For the current version of the KSP Math Library (V610), the angular unit used for the trig functions is the deci-grad (1/1000 of a right angle or 4000 divisions per circle).

*1. Would you like to see this precision increased by roughly a factor of 10? *
For example, we could use the centi-grad which would have 40000 divisions per circle (instead of the current 4000)..

*2. Would you prefer using degrees instead of grads? * 
For example, deci-degrees or centi-degrees (which would divide a circle into 3600 deci-degrees or 36000 centi-degrees,
ie 0.1 or 0.01 degrees of precision).

*3. If I change the angular unit or its resolution, should I provide a compiler option to retain the old unit/resolution?*

I'm thinking of adding the inverse trig functions to the next library release; along with an *atan2* routine for *rectangular to polar conversions*. And, I have to decide whether or not to provide more angular resolution. I think it might be advisable to do this but then it might also be better if I upgraded the existing trig functions to use more angular resolution.

If I provide (3), it would only affect the existing trig functions and not the new inverse functions. With *OldTrig* mode on, the Sin, Cos, and Tan routines would still use deci-grads while the asin, acos, atan, and atan2 routines would use whatever the new unit/resolution is. With *OldTrig* off, all trig functions would use the new unit/resolution.

Here's your chance to influence the next Math Library release. *Speak now or forever hold your peace.* :lol: 

Rejoice,

Bob


----------



## d.healey (Apr 4, 2014)

1. More accuracy can only be a good thing, right?

2. I have no real preference here

3. For backwards compatibility? If so, yes.

Thanks for your hard work on this library Bob, I appreciate it very much!


----------



## mk282 (Apr 5, 2014)

1. Why not  As an additional option, though, to preserve compatibility.

2. I would prefer degrees.

3. Definitely, backwards compatibility is paramount. In fact, I would rather suggest that the math library continues to use previous unit, and the new unit is enabled via a compiler option.


----------



## d.healey (Apr 5, 2014)

mk282 @ Sat Apr 05 said:


> In fact, I would rather suggest that the math library continues to use previous unit, and the new unit is enabled via a compiler option.



I agree with this idea.


----------



## andreasOL (Apr 5, 2014)

Hi Bob!

Same for me. Backwards compatibility is mandatory!

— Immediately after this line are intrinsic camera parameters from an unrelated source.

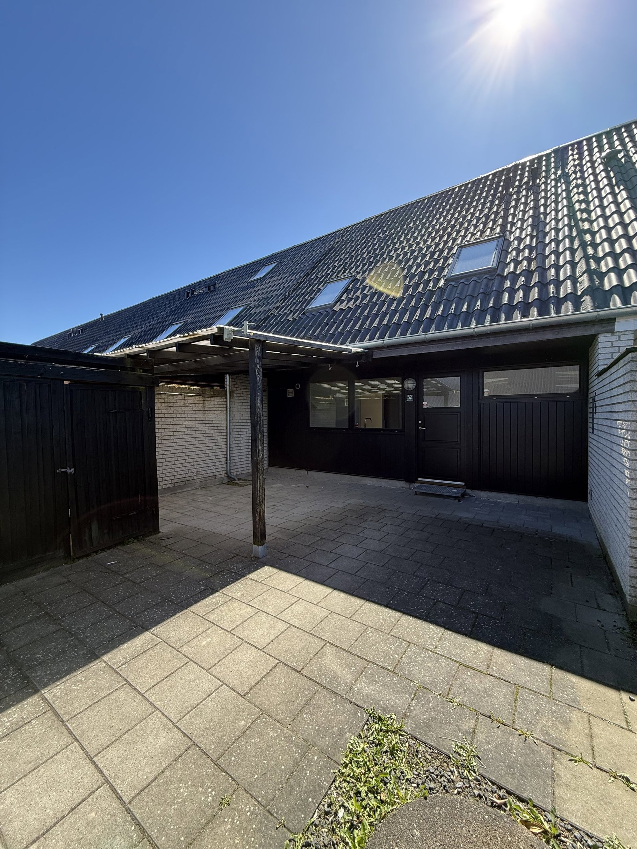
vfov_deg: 102.1
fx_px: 344
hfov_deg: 85.7
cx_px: 318
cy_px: 424
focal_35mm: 14
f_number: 2.2
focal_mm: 2.22
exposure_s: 1/535
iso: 64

Depending on where the degrees or grads come from one or the other is appropriate for new projects.

So, yes to all points 

Cheers,
Andreas


----------



## Big Bob (Apr 5, 2014)

Hey guys, thanks for the feedback, and, I hear you about the backwards compatibility. 8) 

Here's my current plan.

The internal angular resolution will be 40000 divisions per circle which makes the 'natural' angular unit the centi-grad (10000 units per right angle). However, I will add a new *SetMathMode* compiler option to allow you to choose the angular unit you want to use.

I'm thinking of providing the following 4 choices:

0 - deci-grads: 4000 divisions per circle (the current unit)
1 - centi-grads: 40000 divisions per circle (10x the current resolution)
2 - deci-degrees: 3600 divisions per circle (0.1 degree resolution)
3 - centi-degrees: 36000 divisions per circle (0.01 degrees resolution)

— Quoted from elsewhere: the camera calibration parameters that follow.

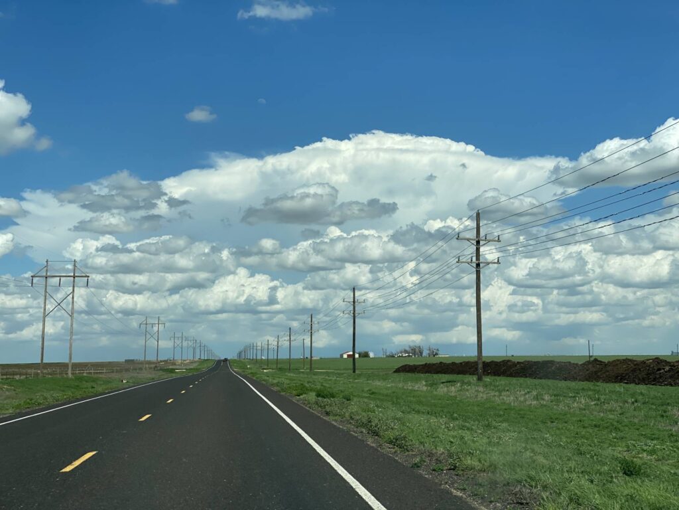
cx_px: 340
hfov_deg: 36.8
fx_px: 1020
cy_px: 255
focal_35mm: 52
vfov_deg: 28.0
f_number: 2
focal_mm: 6
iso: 20
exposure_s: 1/2519
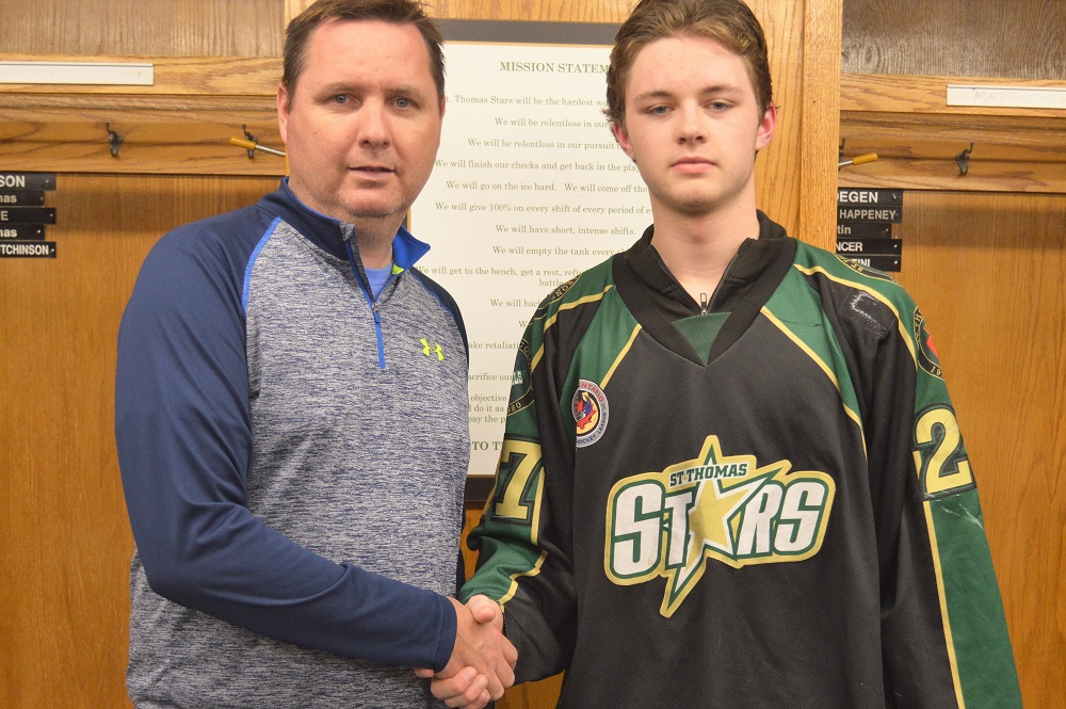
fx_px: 1154
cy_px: 354
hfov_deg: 49.6
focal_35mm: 39
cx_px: 533
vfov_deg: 34.2
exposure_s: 1/60
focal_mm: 26
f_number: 4.2
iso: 800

Internally the library will work with centi-grads so no input/output conversion will be necessary with option #1 (which is the highest resolution). That will also make this mode the most efficient. All the remaining modes will scale input and output angles as necessary. Currently only input angles are involved however, once I add the inverse functions, there will be output angles as well. Currently I plan that the selected angular unit will apply to both input and output angles.

I will also arrange it so that the library constant *Ang90* will always represent a right angle, no matter which angular unit you choose. In mode 0, 1, 2, and 3, *Ang90* will have the values 1000, 10000, 900, 9000 respectively.

Rejoice,

Bob


----------



## d.healey (Apr 5, 2014)

Genius!


----------



## Big Bob (Apr 6, 2014)

Oh my, I'm far from genius material David but thanks for the compliment :oops: 

But, I guess that you approve of my latest plan then?

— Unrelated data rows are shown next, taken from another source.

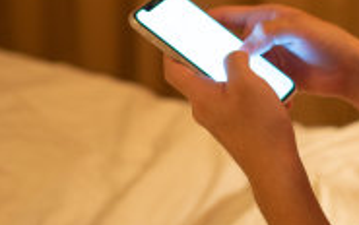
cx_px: 310
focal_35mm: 118
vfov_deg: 11.0
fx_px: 1156
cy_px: 10
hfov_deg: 17.4
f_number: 1.8
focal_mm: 35
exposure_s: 1/40
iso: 500
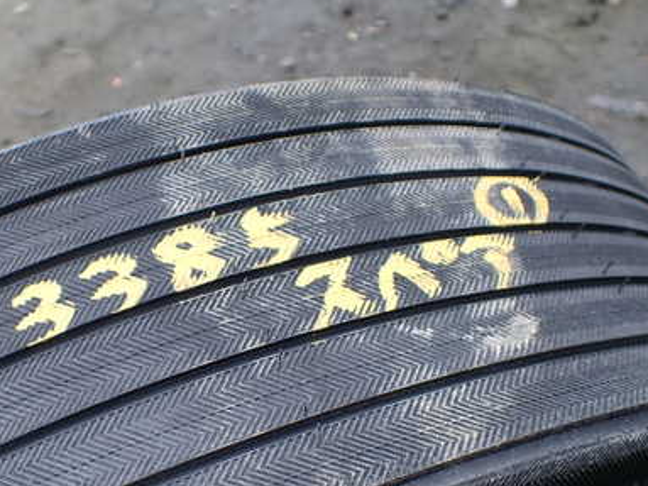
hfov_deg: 40.0
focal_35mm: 47
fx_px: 880
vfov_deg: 30.5
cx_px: 223
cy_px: 340
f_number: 2.3
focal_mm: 5.4
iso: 100
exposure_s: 1/125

Is everyone else happy with this plan?

Is there anyone who is unhappy with it? :lol:

Rejoice,

Bob


----------



## paoling (Apr 9, 2014)

I'm really happy with your plan and I feel like you're doing it a bit for my needs  So I thank you again Bog, and I really prefer the decigrads, than the degrees.


----------



## Big Bob (Apr 9, 2014)

> So I thank you again Bog, and I really prefer the decigrads, than the degrees.



Well, in your case then, all you will have to do is use:

SetMathMode(FIT,DG)

Then, all trig functions will use deci-grads as their angular unit. The new fast-mode option is for 'inverse trig' functions (when you want them to use fast math).

BTW whose Bog? :lol:


----------